Inocencia y responsabilidad

contemplación

“Este mundo que ves, todo él, no es real. Has escuchado a menudo palabras que te decían que esta vida, tu cuerpo, este mundo, es una ilusión. Eso es exactamente así, en este sentido: una ilusión es algo que percibes y que por tanto tu mente cree que es real, mientras que, en realidad solo estás ejerciendo el poder creativo que Dios te dió para parecer ver algo que no está allí en absoluto. Debido a que dentro de tu ser albergas el poder creativo del universo, tu puedes ver, percibir, tu mundo, exactamente tal y como tu desees que sea.”

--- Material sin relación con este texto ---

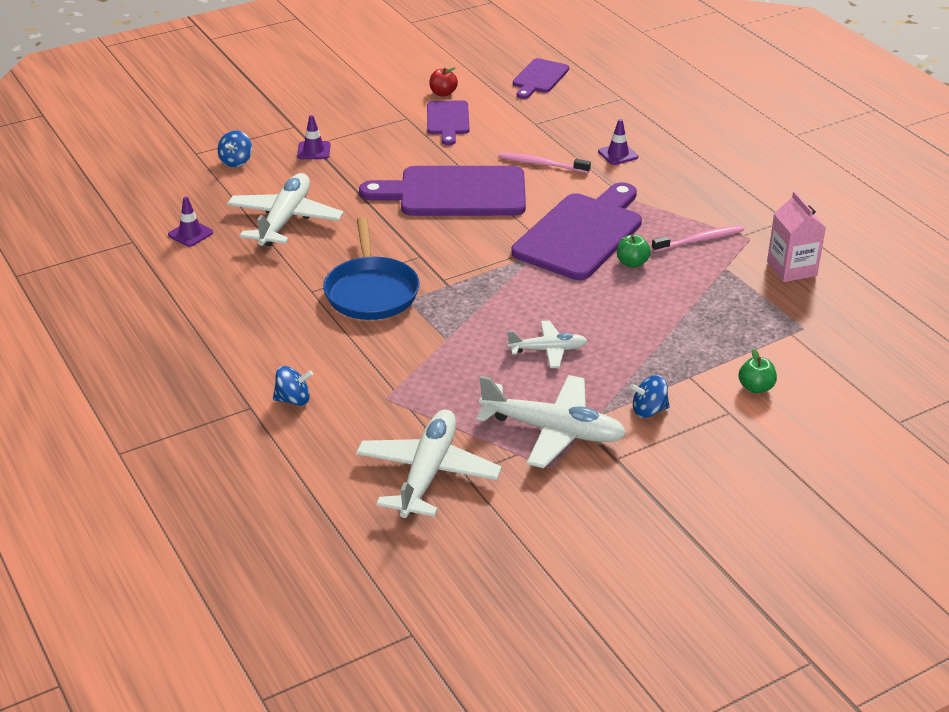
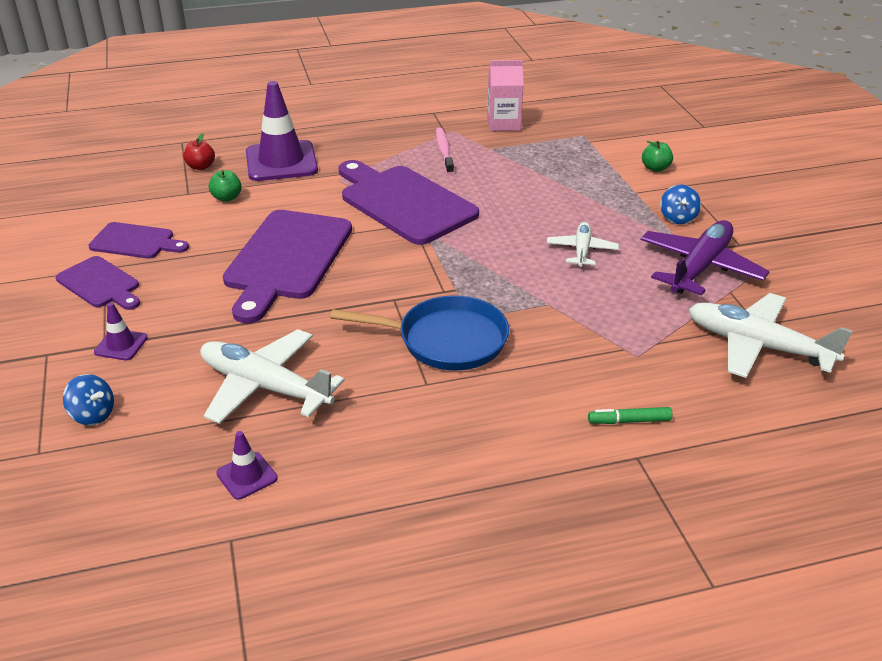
camera: 75 degrees left, 0 degrees up
blue spinning top [273,366,313,406] -> green marker [588,407,673,424]
red apple [429,67,458,97] -> red apple moved to [184,133,215,170]
white plane [476,375,626,468] -> purple plane [641,220,770,296]
pink toothbrush [499,152,591,173] -> none
purple cutting board [513,58,569,99] -> purple cutting board moved to [56,256,140,310]
purple traffic cone [598,119,638,165] -> purple traffic cone [246,81,318,181], size x2.14
green apple [617,235,651,268] -> green apple moved to [209,170,242,202]

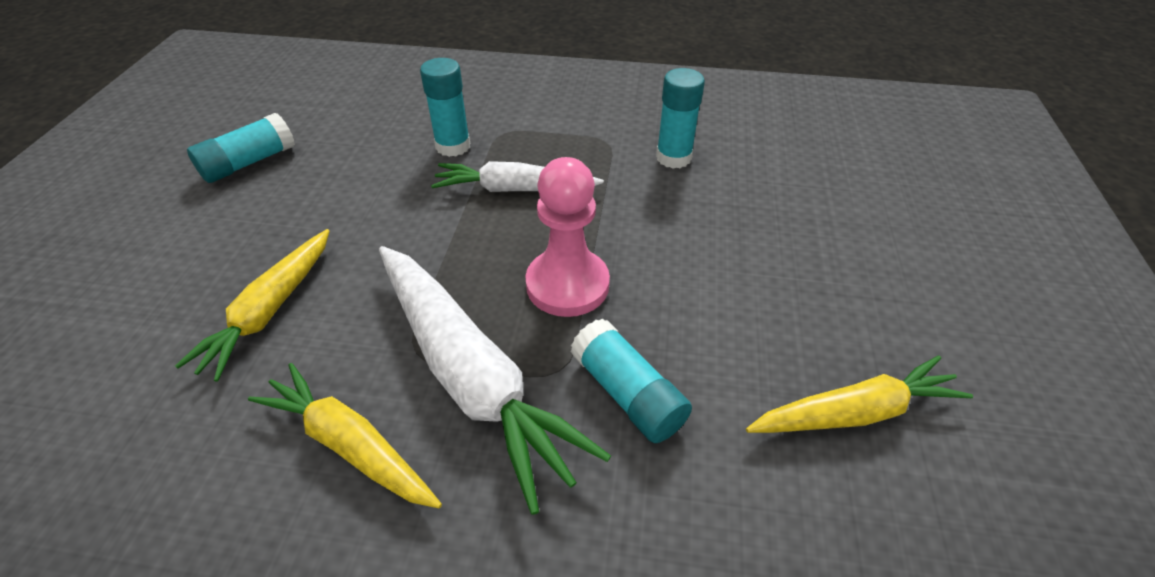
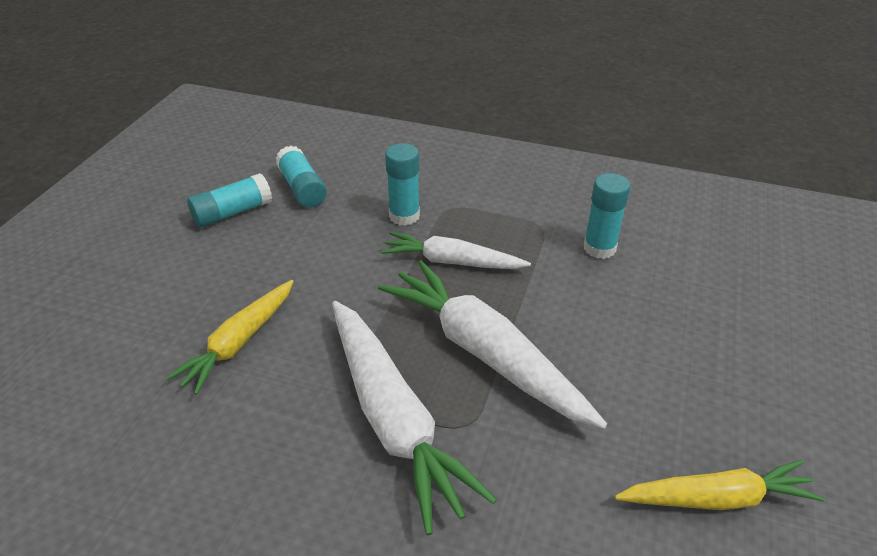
camera: 10 degrees right, 5 degrees down
yellow carrot [248,363,442,508] -> none
pink pawn [525,157,610,317] -> white carrot [378,260,607,429]
turquoise glue stick [570,319,692,443] -> turquoise glue stick moved to [275,146,327,208]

Del libro “La otra voz” transmitido a Brent Haskell

 

Tomo la total responsabilidad de todo lo que experimento, de todo lo que percibo, de todo lo que me parece o me ha parecido que era real. Todo está en mi mente, todo es mente creativa, todo es una sola mente. Todo soy yo.

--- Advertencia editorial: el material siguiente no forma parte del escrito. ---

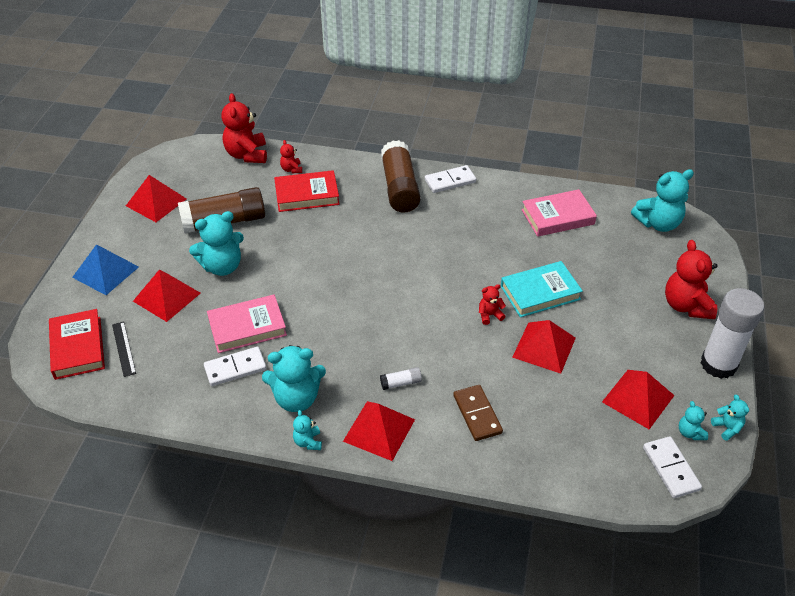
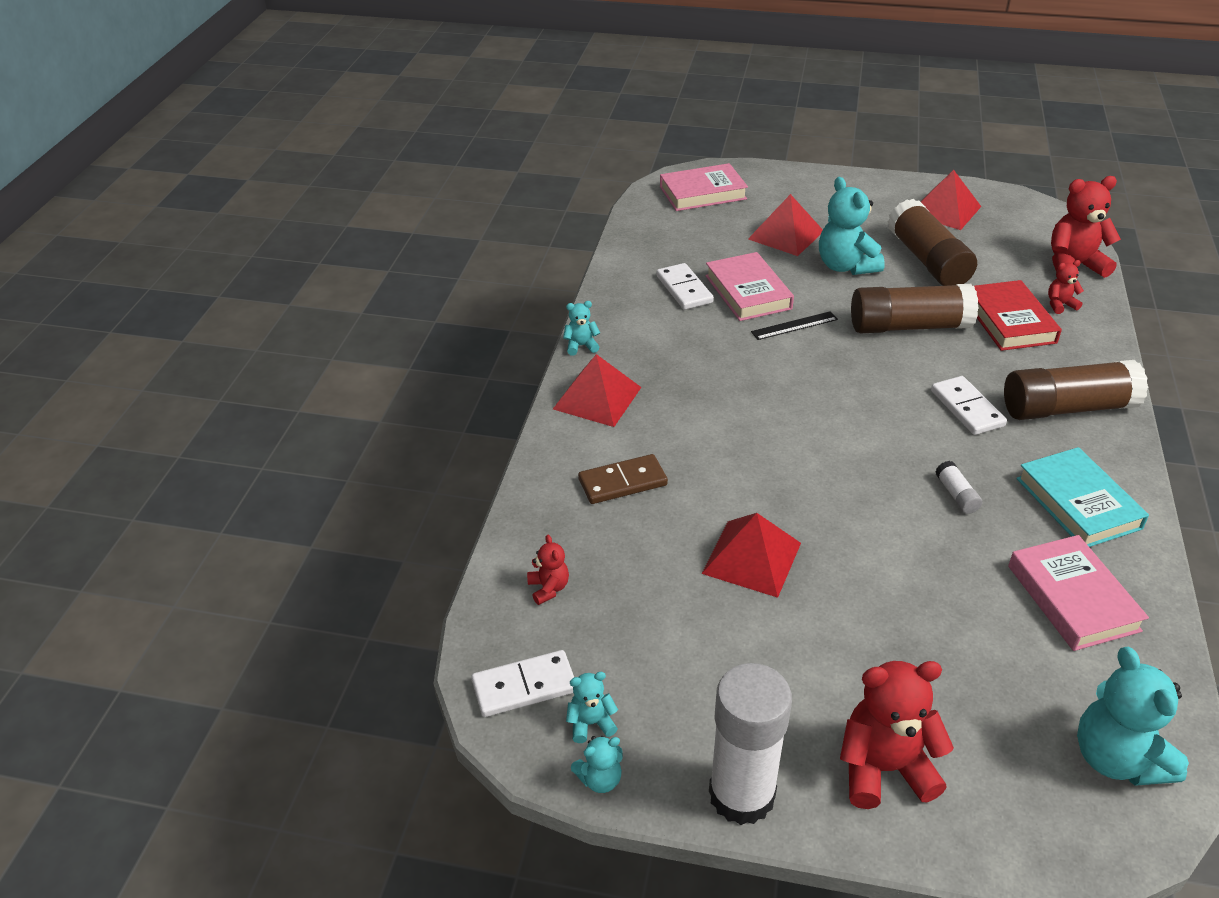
camera: 90 degrees right, 5 degrees down
red book [49,309,105,380] -> pink book [660,163,748,211]
blue pyramid [72,244,139,295] -> none
black ruler [112,321,136,377] -> black ruler moved to [751,311,838,340]
turquoise teddy bear [262,345,326,412] -> none
white glue stick [380,367,422,390] -> white glue stick moved to [935,461,982,514]
white domino [425,165,476,193] -> white domino moved to [931,376,1007,435]
red teddy bear [479,284,506,325] -> red teddy bear moved to [527,535,569,605]
turquoise book [501,261,583,317] -> turquoise book moved to [1017,447,1149,547]
red pyramid [602,370,675,429] -> none
none -> brown glue stick [851,284,979,333]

Aquello que aparentemente “sucede”, lo ha proyectado mi mente en su libertad…. y en su INOCENCIA.

Tomo responsabilidad, y agradezco el poder que se me ha dado para experimentar todo, lo bello y lo no bello, lo fácil y lo difícil, lo blanco y lo negro y lo marrón y lo rosa.

Decidí experimentar y explorar la no-unidad, la soledad, la compañía, el éxito y la decepción. Mi mente ha imaginado el tiempo y el espacio, la salud y la muerte.

Mi mente ha imaginado explorar la escasez y la ambición, la risa y la guerra.

Ahora, a mi ritmo, a nuestro ritmo, elijo de nuevo. Mi deseo es volver a casa, mi deseo es ver con los ojos del Amor, mi voluntad es sanar la mente que sueña sueños dolorosos, y yo soy el soñador.

Así que cuando me asalta la inseguridad, la envidia, la comparación, la vergüenza, la culpa, en medio del tráfico, antes de la entrevista, comiendo con mi hijo, cuando me asalta mi mente soñante, recuerdo: Lo ha proyectado mi mente, desee explorar esta circunstancia, es mi libertad. No soy culpable, no soy víctima del mundo que veo.

Gracias pues, por que nunca estoy solo, porque nunca estoy separado, gracias porque siempre camino unido al susurrante, al corrector, a la abrazadora, a la diosa del perdón.